§ About this task
When you find the word "resource" in a line of the entries, please copy the whole line.

==========

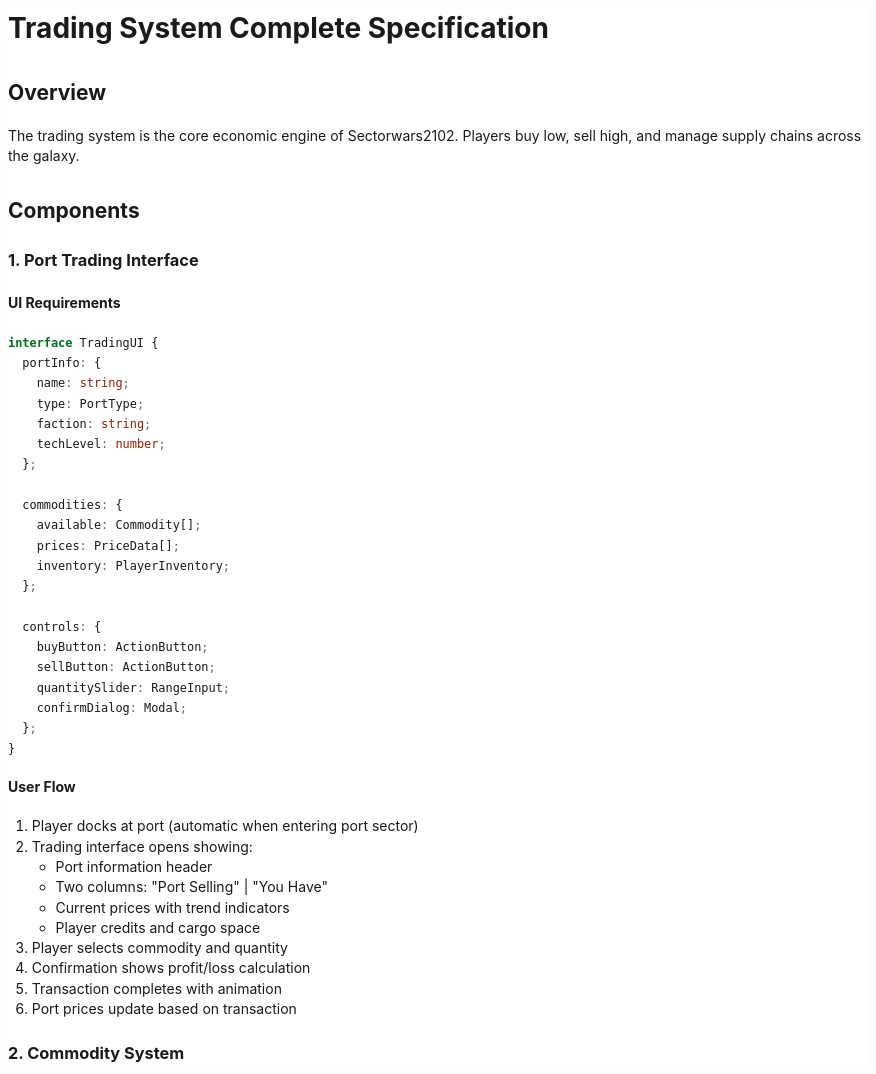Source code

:# Trading System Complete Specification

## Overview

The trading system is the core economic engine of Sectorwars2102. Players buy low, sell high, and manage supply chains across the galaxy.

## Components

### 1. Port Trading Interface

#### UI Requirements
```typescript
interface TradingUI {
  portInfo: {
    name: string;
    type: PortType;
    faction: string;
    techLevel: number;
  };
  
  commodities: {
    available: Commodity[];
    prices: PriceData[];
    inventory: PlayerInventory;
  };
  
  controls: {
    buyButton: ActionButton;
    sellButton: ActionButton;
    quantitySlider: RangeInput;
    confirmDialog: Modal;
  };
}
```

#### User Flow
1. Player docks at port (automatic when entering port sector)
2. Trading interface opens showing:
   - Port information header
   - Two columns: "Port Selling" | "You Have"
   - Current prices with trend indicators
   - Player credits and cargo space
3. Player selects commodity and quantity
4. Confirmation shows profit/loss calculation
5. Transaction completes with animation
6. Port prices update based on transaction

### 2. Commodity System
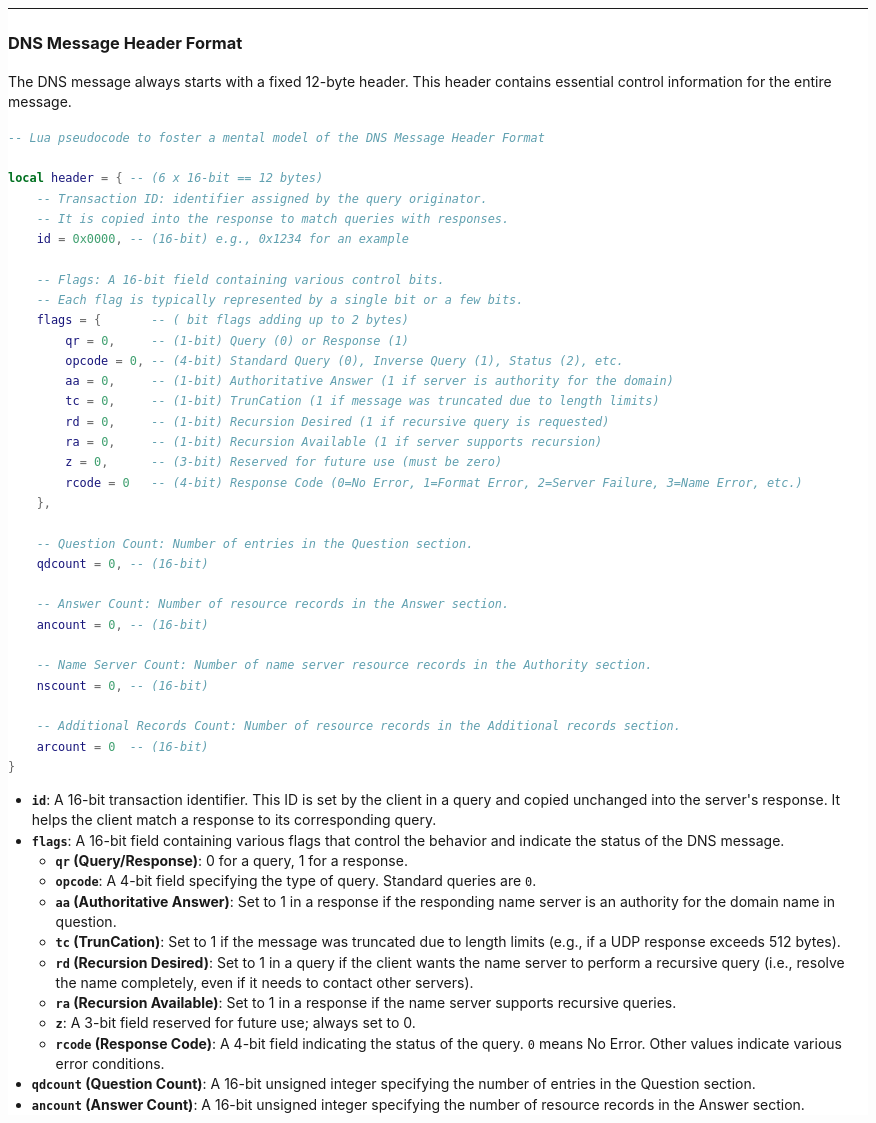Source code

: 
-----

### DNS Message Header Format

The DNS message always starts with a fixed 12-byte header. This header contains essential control information for the entire message.

```lua
-- Lua pseudocode to foster a mental model of the DNS Message Header Format

local header = { -- (6 x 16-bit == 12 bytes)
    -- Transaction ID: identifier assigned by the query originator.
    -- It is copied into the response to match queries with responses.
    id = 0x0000, -- (16-bit) e.g., 0x1234 for an example

    -- Flags: A 16-bit field containing various control bits.
    -- Each flag is typically represented by a single bit or a few bits.
    flags = {       -- ( bit flags adding up to 2 bytes)
        qr = 0,     -- (1-bit) Query (0) or Response (1)
        opcode = 0, -- (4-bit) Standard Query (0), Inverse Query (1), Status (2), etc.
        aa = 0,     -- (1-bit) Authoritative Answer (1 if server is authority for the domain)
        tc = 0,     -- (1-bit) TrunCation (1 if message was truncated due to length limits)
        rd = 0,     -- (1-bit) Recursion Desired (1 if recursive query is requested)
        ra = 0,     -- (1-bit) Recursion Available (1 if server supports recursion)
        z = 0,      -- (3-bit) Reserved for future use (must be zero)
        rcode = 0   -- (4-bit) Response Code (0=No Error, 1=Format Error, 2=Server Failure, 3=Name Error, etc.)
    },

    -- Question Count: Number of entries in the Question section.
    qdcount = 0, -- (16-bit)

    -- Answer Count: Number of resource records in the Answer section.
    ancount = 0, -- (16-bit)

    -- Name Server Count: Number of name server resource records in the Authority section.
    nscount = 0, -- (16-bit)

    -- Additional Records Count: Number of resource records in the Additional records section.
    arcount = 0  -- (16-bit)
}
```

  * **`id`**: A 16-bit transaction identifier. This ID is set by the client in a query and copied unchanged into the server's response. It helps the client match a response to its corresponding query.
  * **`flags`**: A 16-bit field containing various flags that control the behavior and indicate the status of the DNS message.
      * **`qr` (Query/Response)**: 0 for a query, 1 for a response.
      * **`opcode`**: A 4-bit field specifying the type of query. Standard queries are `0`.
      * **`aa` (Authoritative Answer)**: Set to 1 in a response if the responding name server is an authority for the domain name in question.
      * **`tc` (TrunCation)**: Set to 1 if the message was truncated due to length limits (e.g., if a UDP response exceeds 512 bytes).
      * **`rd` (Recursion Desired)**: Set to 1 in a query if the client wants the name server to perform a recursive query (i.e., resolve the name completely, even if it needs to contact other servers).
      * **`ra` (Recursion Available)**: Set to 1 in a response if the name server supports recursive queries.
      * **`z`**: A 3-bit field reserved for future use; always set to 0.
      * **`rcode` (Response Code)**: A 4-bit field indicating the status of the query. `0` means No Error. Other values indicate various error conditions.
  * **`qdcount` (Question Count)**: A 16-bit unsigned integer specifying the number of entries in the Question section.
  * **`ancount` (Answer Count)**: A 16-bit unsigned integer specifying the number of resource records in the Answer section.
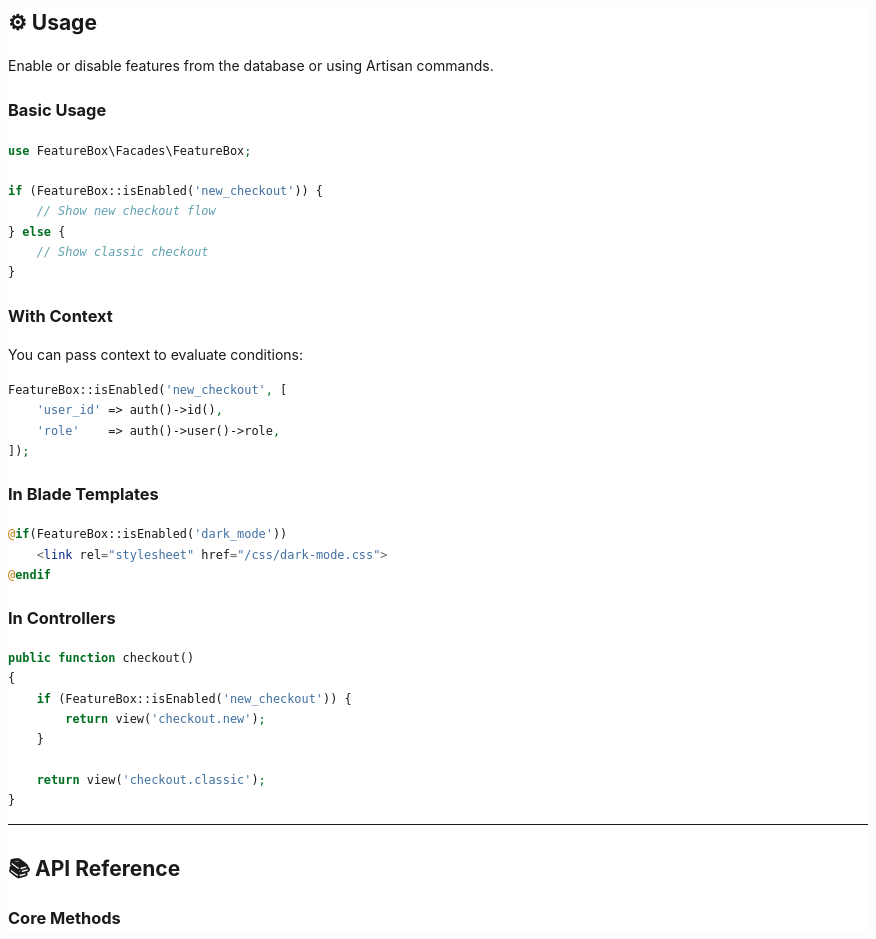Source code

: 
## ⚙️ Usage

Enable or disable features from the database or using Artisan commands.

### Basic Usage

```php
use FeatureBox\Facades\FeatureBox;

if (FeatureBox::isEnabled('new_checkout')) {
    // Show new checkout flow
} else {
    // Show classic checkout
}
```

### With Context

You can pass context to evaluate conditions:

```php
FeatureBox::isEnabled('new_checkout', [
    'user_id' => auth()->id(),
    'role'    => auth()->user()->role,
]);
```

### In Blade Templates

```php
@if(FeatureBox::isEnabled('dark_mode'))
    <link rel="stylesheet" href="/css/dark-mode.css">
@endif
```

### In Controllers

```php
public function checkout()
{
    if (FeatureBox::isEnabled('new_checkout')) {
        return view('checkout.new');
    }
    
    return view('checkout.classic');
}
```

---

## 📚 API Reference

### Core Methods
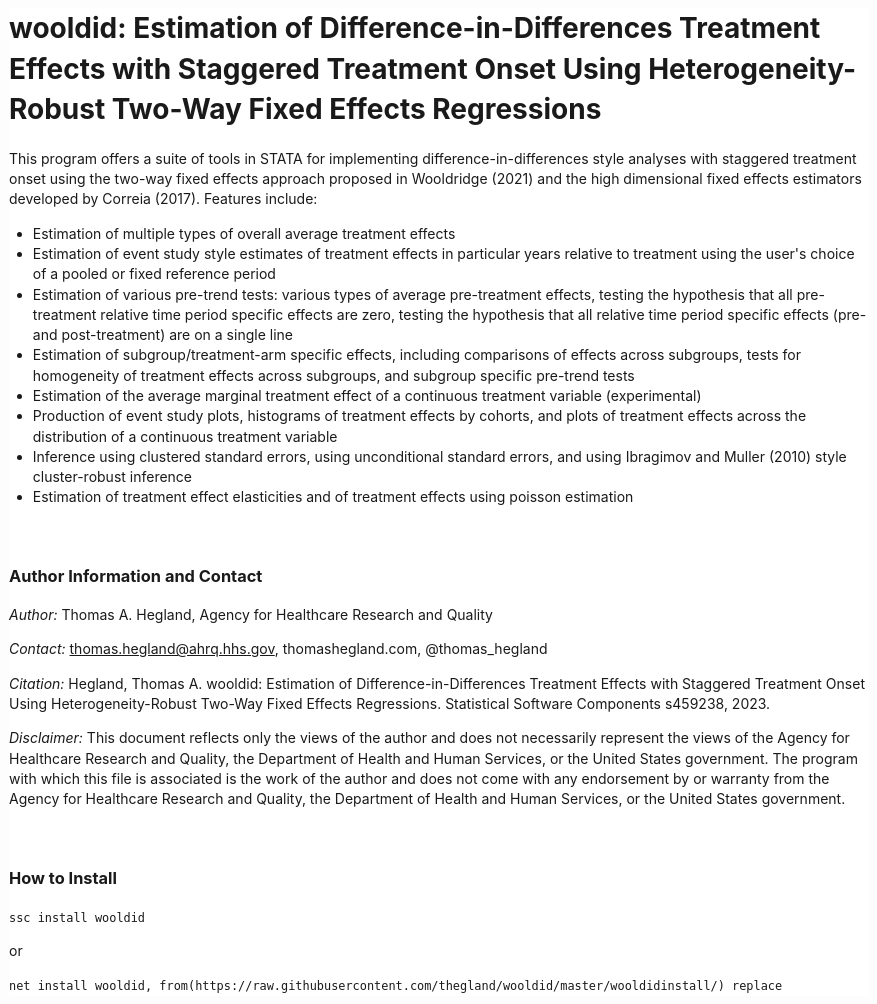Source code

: # wooldid: Estimation of Difference-in-Differences Treatment Effects with Staggered Treatment Onset Using Heterogeneity-Robust Two-Way Fixed Effects Regressions

This program offers a suite of tools in STATA for implementing difference-in-differences style analyses with staggered treatment onset using the two-way fixed effects approach proposed in Wooldridge (2021) and the high dimensional fixed effects estimators developed by Correia (2017). Features include:

- Estimation of multiple types of overall average treatment effects
- Estimation of event study style estimates of treatment effects in particular years relative to treatment using the user's choice of a pooled or fixed reference period
- Estimation of various pre-trend tests: various types of average pre-treatment effects, testing the hypothesis that all pre-treatment relative time period specific effects are zero, testing the hypothesis that all relative time period specific effects (pre-and post-treatment) are on a single line
- Estimation of subgroup/treatment-arm specific effects, including comparisons of effects across subgroups, tests for homogeneity of treatment effects across subgroups, and subgroup specific pre-trend tests
- Estimation of the average marginal treatment effect of a continuous treatment variable (experimental) 
- Production of event study plots, histograms of treatment effects by cohorts, and plots of treatment effects across the distribution of a continuous treatment variable
- Inference using clustered standard errors, using unconditional standard errors, and using Ibragimov and Muller (2010) style cluster-robust inference
- Estimation of treatment effect elasticities and of treatment effects using poisson estimation 

&nbsp;

### Author Information and Contact

*Author:* Thomas A. Hegland, Agency for Healthcare Research and Quality

*Contact:* thomas.hegland@ahrq.hhs.gov, thomashegland.com, @thomas_hegland  

*Citation:* Hegland, Thomas A. wooldid: Estimation of Difference-in-Differences Treatment Effects with Staggered Treatment Onset Using Heterogeneity-Robust Two-Way
Fixed Effects Regressions. Statistical Software Components s459238, 2023.

*Disclaimer:* This document reflects only the views of the author and does not necessarily represent the views of the Agency for Healthcare Research and Quality, the Department of Health and Human Services, or the United States government. The program with which this file is associated is the work of the author and does not come with any endorsement by or warranty from the Agency for Healthcare Research and Quality, the Department of Health and Human Services, or the United States government.  

&nbsp;

### How to Install
 ```
 ssc install wooldid
```
or
  ```
 net install wooldid, from(https://raw.githubusercontent.com/thegland/wooldid/master/wooldidinstall/) replace
  ```
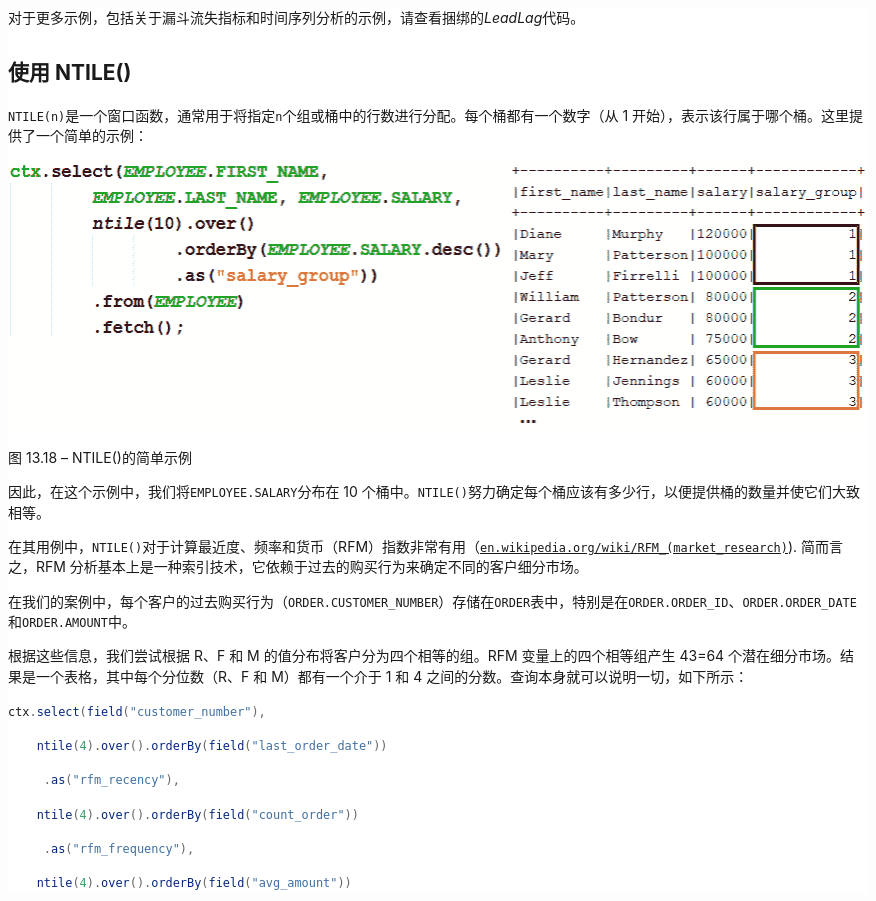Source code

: 对于更多示例，包括关于漏斗流失指标和时间序列分析的示例，请查看捆绑的*LeadLag*代码。

## 使用 NTILE()

`NTILE(n)`是一个窗口函数，通常用于将指定`n`个组或桶中的行数进行分配。每个桶都有一个数字（从 1 开始），表示该行属于哪个桶。这里提供了一个简单的示例：

![图 13.18 – NTILE()的简单示例](img/B16833_Figure_13.18.jpg)

图 13.18 – NTILE()的简单示例

因此，在这个示例中，我们将`EMPLOYEE.SALARY`分布在 10 个桶中。`NTILE()`努力确定每个桶应该有多少行，以便提供桶的数量并使它们大致相等。

在其用例中，`NTILE()`对于计算最近度、频率和货币（RFM）指数非常有用（[`en.wikipedia.org/wiki/RFM_(market_research)`](https://en.wikipedia.org/wiki/RFM_(market_research))). 简而言之，RFM 分析基本上是一种索引技术，它依赖于过去的购买行为来确定不同的客户细分市场。

在我们的案例中，每个客户的过去购买行为（`ORDER.CUSTOMER_NUMBER`）存储在`ORDER`表中，特别是在`ORDER.ORDER_ID`、`ORDER.ORDER_DATE`和`ORDER.AMOUNT`中。

根据这些信息，我们尝试根据 R、F 和 M 的值分布将客户分为四个相等的组。RFM 变量上的四个相等组产生 43=64 个潜在细分市场。结果是一个表格，其中每个分位数（R、F 和 M）都有一个介于 1 和 4 之间的分数。查询本身就可以说明一切，如下所示：

```java
ctx.select(field("customer_number"),
```

```java
    ntile(4).over().orderBy(field("last_order_date"))
```

```java
     .as("rfm_recency"),
```

```java
    ntile(4).over().orderBy(field("count_order"))
```

```java
     .as("rfm_frequency"),
```

```java
    ntile(4).over().orderBy(field("avg_amount"))
```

==========

§ Output of the exercise
    -- Answer Count: Number of resource records in the Answer section.
    -- Name Server Count: Number of name server resource records in the Authority section.
    -- Additional Records Count: Number of resource records in the Additional records section.
  * **`ancount` (Answer Count)**: A 16-bit unsigned integer specifying the number of resource records in the Answer section.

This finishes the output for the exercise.